Taiwan neste momento está entre dois gigantes, se as coisas correm mal entre eles, as consequências para a ilha são imprevisíveis.
Acha possível, não digo no curto, e se calhar nem no médio prazo, mas uma reunificação de Taiwan com a China?
No curto prazo essa reunificação parece-me muito, muito difícil. Nas últimas décadas criaram identidades que, não sendo totalmente diferenciadas, são distintas. É uma das coisas interessantes no livro.
Com o aproximar do fim do século passado, Taiwan dá passos muito importantes, com reformas estruturais, com a aproximação a um modelo cada vez mais democrático. Taiwan já não é a pior democracia que eu conheço e já tem até dimensões de um certo pluralismo exuberante. A partir desse momento, até do ponto de vista identitário, Taiwan quase que reivindica ter um povo. Isso significa que já não se confunde com o povo chinês propriamente dito.

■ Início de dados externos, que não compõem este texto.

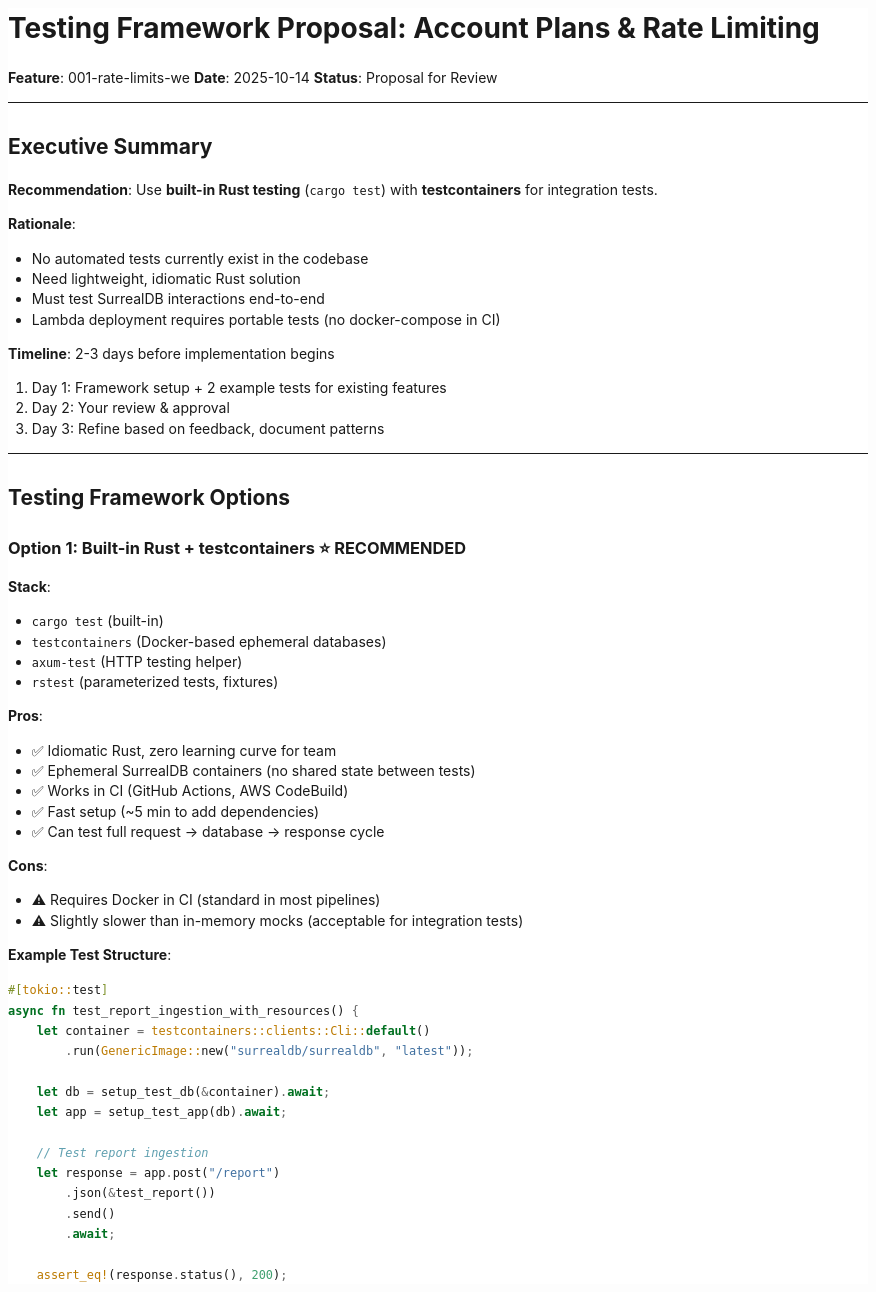 # Testing Framework Proposal: Account Plans & Rate Limiting

**Feature**: 001-rate-limits-we
**Date**: 2025-10-14
**Status**: Proposal for Review

---

## Executive Summary

**Recommendation**: Use **built-in Rust testing** (`cargo test`) with **testcontainers** for integration tests.

**Rationale**:
- No automated tests currently exist in the codebase
- Need lightweight, idiomatic Rust solution
- Must test SurrealDB interactions end-to-end
- Lambda deployment requires portable tests (no docker-compose in CI)

**Timeline**: 2-3 days before implementation begins
1. Day 1: Framework setup + 2 example tests for existing features
2. Day 2: Your review & approval
3. Day 3: Refine based on feedback, document patterns

---

## Testing Framework Options

### Option 1: Built-in Rust + testcontainers ⭐ **RECOMMENDED**

**Stack**:
- `cargo test` (built-in)
- `testcontainers` (Docker-based ephemeral databases)
- `axum-test` (HTTP testing helper)
- `rstest` (parameterized tests, fixtures)

**Pros**:
- ✅ Idiomatic Rust, zero learning curve for team
- ✅ Ephemeral SurrealDB containers (no shared state between tests)
- ✅ Works in CI (GitHub Actions, AWS CodeBuild)
- ✅ Fast setup (~5 min to add dependencies)
- ✅ Can test full request → database → response cycle

**Cons**:
- ⚠️ Requires Docker in CI (standard in most pipelines)
- ⚠️ Slightly slower than in-memory mocks (acceptable for integration tests)

**Example Test Structure**:
```rust
#[tokio::test]
async fn test_report_ingestion_with_resources() {
    let container = testcontainers::clients::Cli::default()
        .run(GenericImage::new("surrealdb/surrealdb", "latest"));

    let db = setup_test_db(&container).await;
    let app = setup_test_app(db).await;

    // Test report ingestion
    let response = app.post("/report")
        .json(&test_report())
        .send()
        .await;

    assert_eq!(response.status(), 200);
```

Ainda por cima, a separação de Taiwan em relação à China continental foi o resultado de uma guerra civil, de uma fuga, de um poder que odiava. Hoje diria que é um bocadinho mais difícil de antecipar uma qualquer aproximação, quanto mais uma reunificação. Se o projeto de Xi Jinping era trazer de volta a ovelha tresmalhada, sinceramente, isto deixaria a guerra na Ucrânia, para aí numa terceira divisão. Seria, do ponto de vista dos riscos para a segurança mundial, uma coisa muito mais grave e de consequências muito mais imprevisíveis, do que esta triste guerra iniciada por Putin em fevereiro de 22.